The Great O Antiphons

The Great O Antiphons

ACCLAMATION   The acclamations follow the Christological titles, They share the same sublime purpose of the Magnificat: to herald the grandeur of the salvation that the Son of God will bring; You fill the universe and hold all things together; You appeared to Moses and gave him the law; You stand as an ensign for the nations; What you open no one can close again; You are splendour of eternal light and sun of justice; You are the cornerstone which makes all one; You are our king and judge, the Saviour. Notice how they expand the titles, and explain them.

SUPPLICATION   The Invocation “O Come”, professes the community’s hope that, since he has always revealed himself as The-One-Who-Comes, so he will not delay.
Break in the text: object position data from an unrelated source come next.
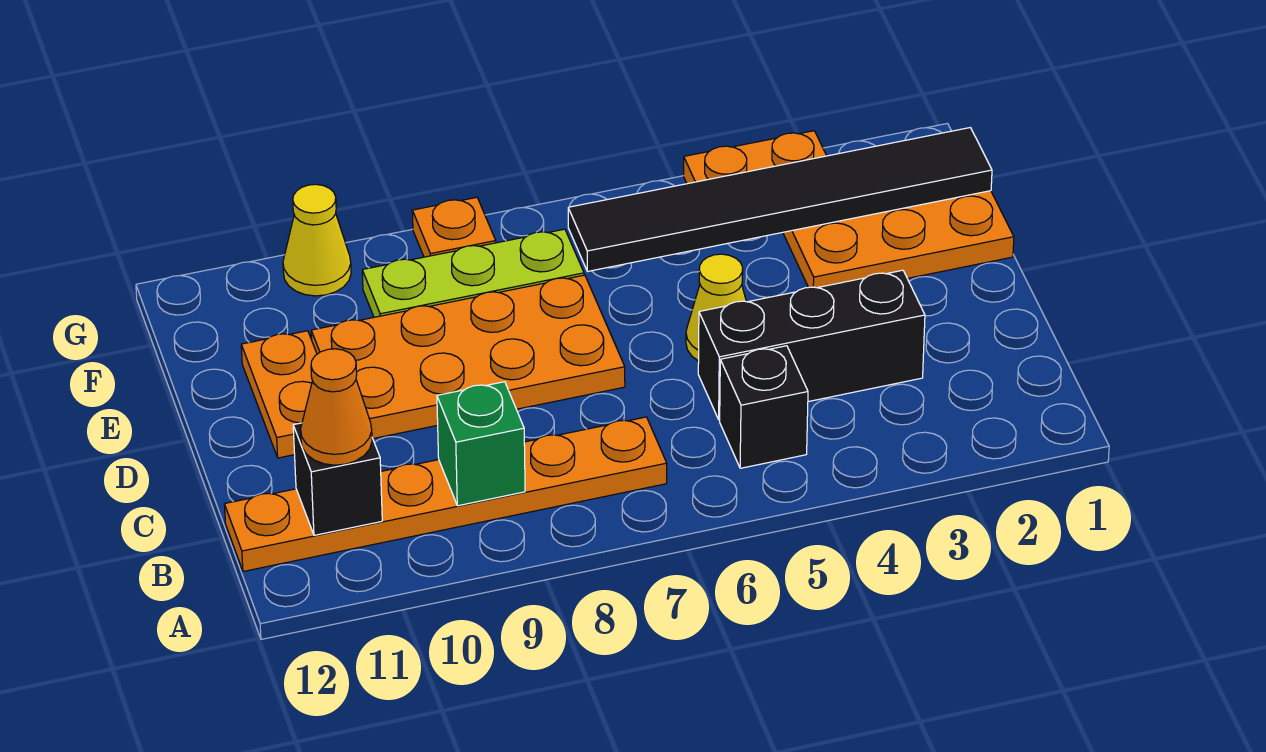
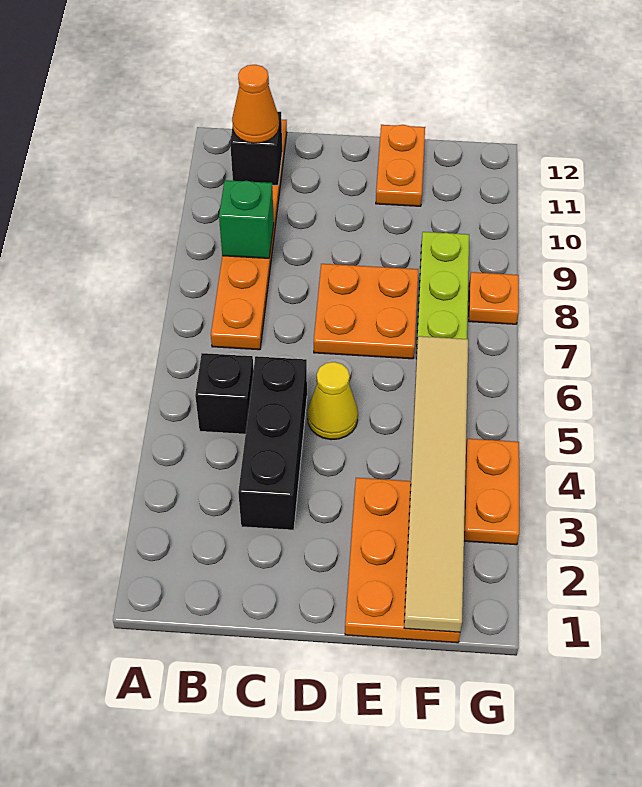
orange 2x4 plate [311,275,625,439] -> orange 2x2 plate [314,264,418,359]
orange 1x2 plate [241,331,317,458] -> orange 1x2 plate turned to [376,125,425,206]
black 1x6 tile [568,128,992,271] -> tan 1x6 tile [404,336,468,632]
yellow 1x1 cone [283,184,351,296] -> none

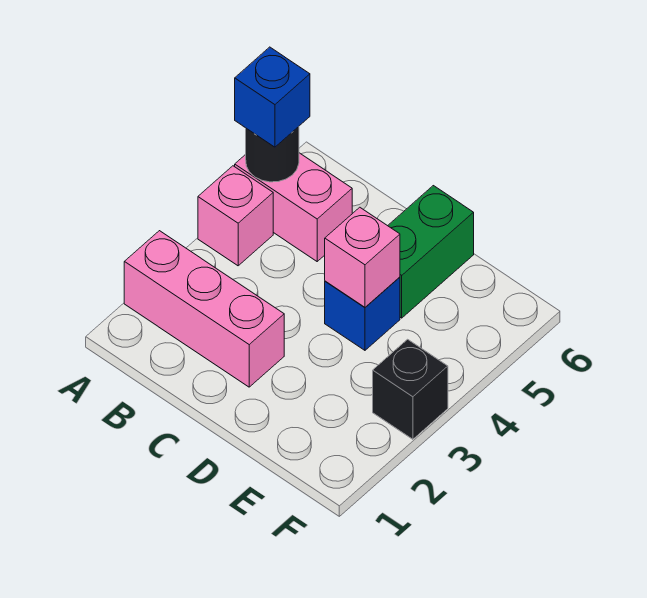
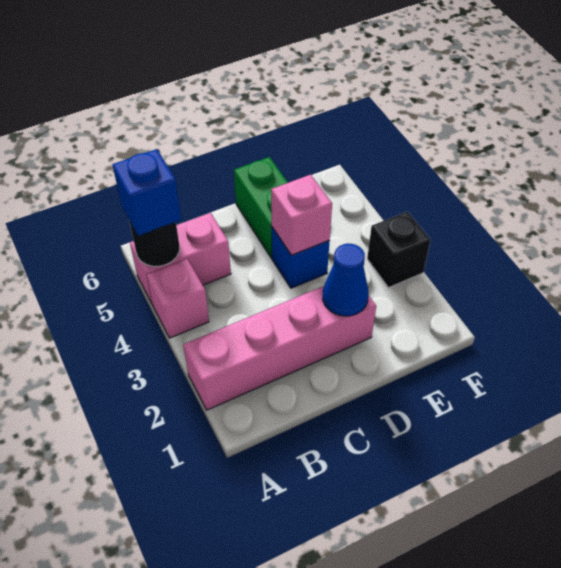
pink 1x3 brick [124,231,284,387] -> pink 1x4 brick [183,286,376,410]
none -> blue 1x1 cone [323,244,369,316]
Thus the O which was a vocative at the beginning of the Antiphon becomes an urgent supplication at this point. O come and teach us; O come and save us; O come to deliver us; O come and free the captive; O come and enlighten us; O come and save man; O come and save us. We who make these appeals may well be redeemed, but we labour under the shadow of original sin. Until he comes to be fully formed in us, as once he was in Mary, we cannot grow, in the words of St. Paul, to maturity, to the measure of the stature of the fullness of Christ. Each exclamation consequently signifies desperate need and desperate hope. Upon his safe delivery depends our safe delivery. The supplicatory verbs – teach us, save, us, deliver us; free those, enlighten those, save man, come and save us, bespeaks the love that seeks to unite our will with the will of God the Redeemer.

But faith, hope and love that underpin the prayers of Advent are sometimes fragile and often weak. And so, for all the beauty of the language, the antiphons are a cry from a wounded people who have known the loss of grace and dignity through sin. The petitions they contain therefore are not composed for aesthetic pleasure or for mere literary appreciation. They are carefully planned to articulate the very real need of the whole of mankind, a fallen race which, though redeemed, is not yet fully saved. What they request corresponds to the state of the human condition as revealed in scripture and by the experience of every thinking person. The antiphons are the fruit of the Church’s prolonged examination of conscience. Such self-scrutiny is feasible precisely because of Christmas. Advent is there to encourage and assure God’s people that, when we admit our insufficiency, God comes. It is the Church’s confidence in the God who comes that makes the owning of sin, implied in the Magnificat versicles such a joyful and not a pessimistic experience. It has grasped as Good News what God is telling it through the liturgies of Advent and Christmastide: that sin, once admitted, is no obstacle to his love, since it is for sinners that the Son of God became Son of Man, to transform the sons of men into sons of God.